Work to complete = Exact reproduction is required for the lines below starting at the line with "pyautogui.press('space')" and ending at the line with "pyautogui.click(559, 266)", both included. No other lines, and no pictures.

Provided entries =
::::::::::
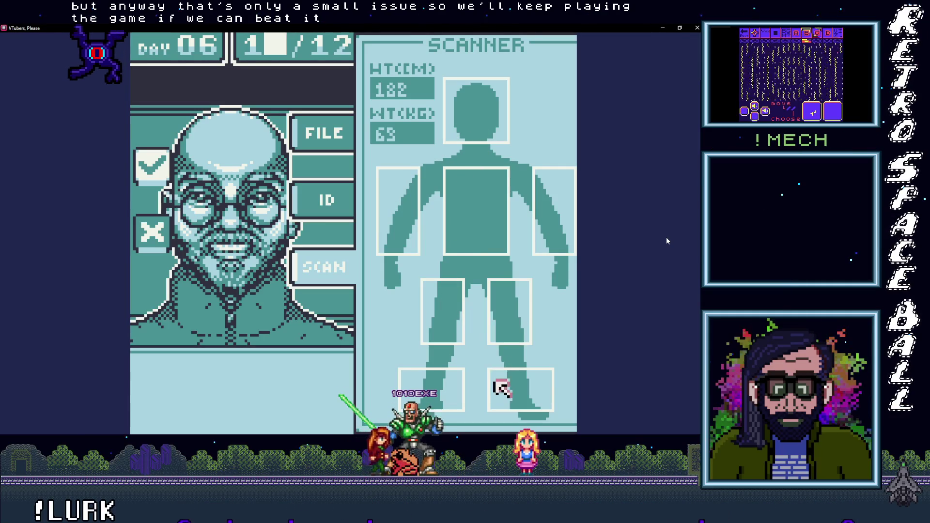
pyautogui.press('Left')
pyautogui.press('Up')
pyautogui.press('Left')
::::::::::
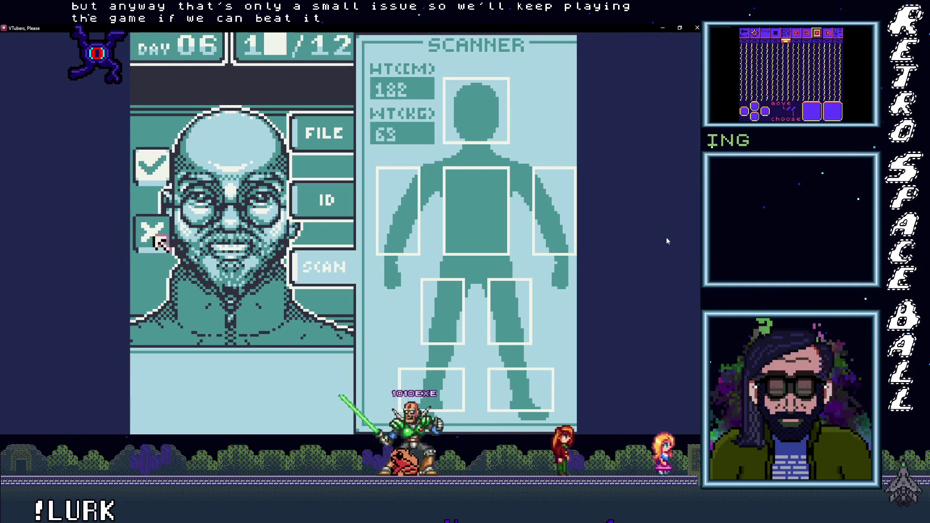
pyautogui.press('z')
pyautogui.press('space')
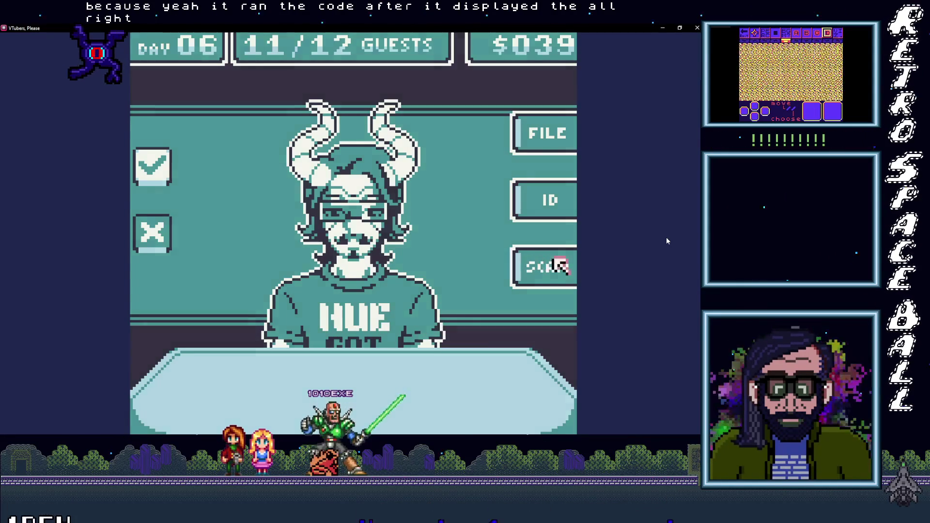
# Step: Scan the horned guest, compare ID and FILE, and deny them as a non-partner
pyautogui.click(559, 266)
::::::::::
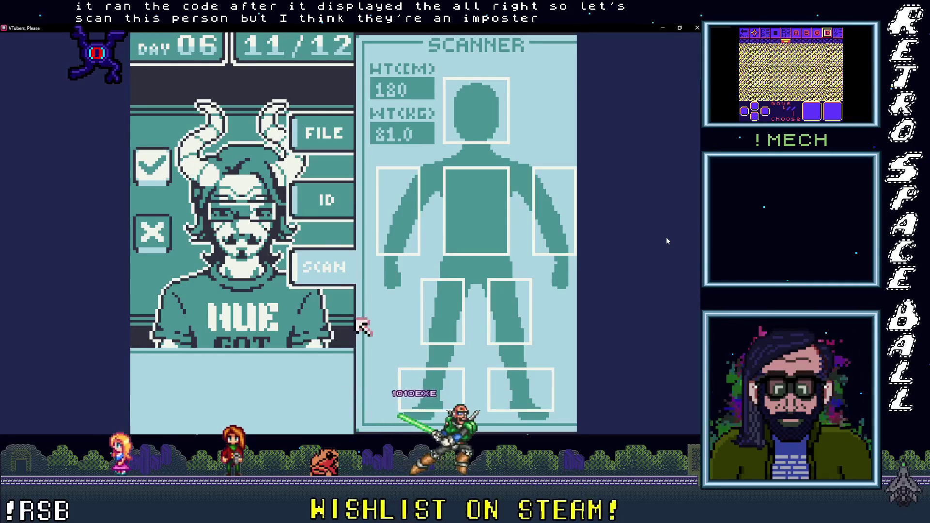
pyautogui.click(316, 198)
::::::::::
Result of the exercise =
pyautogui.press('space')
# Step: Scan the horned guest, compare ID and FILE, and deny them as a non-partner
pyautogui.click(559, 266)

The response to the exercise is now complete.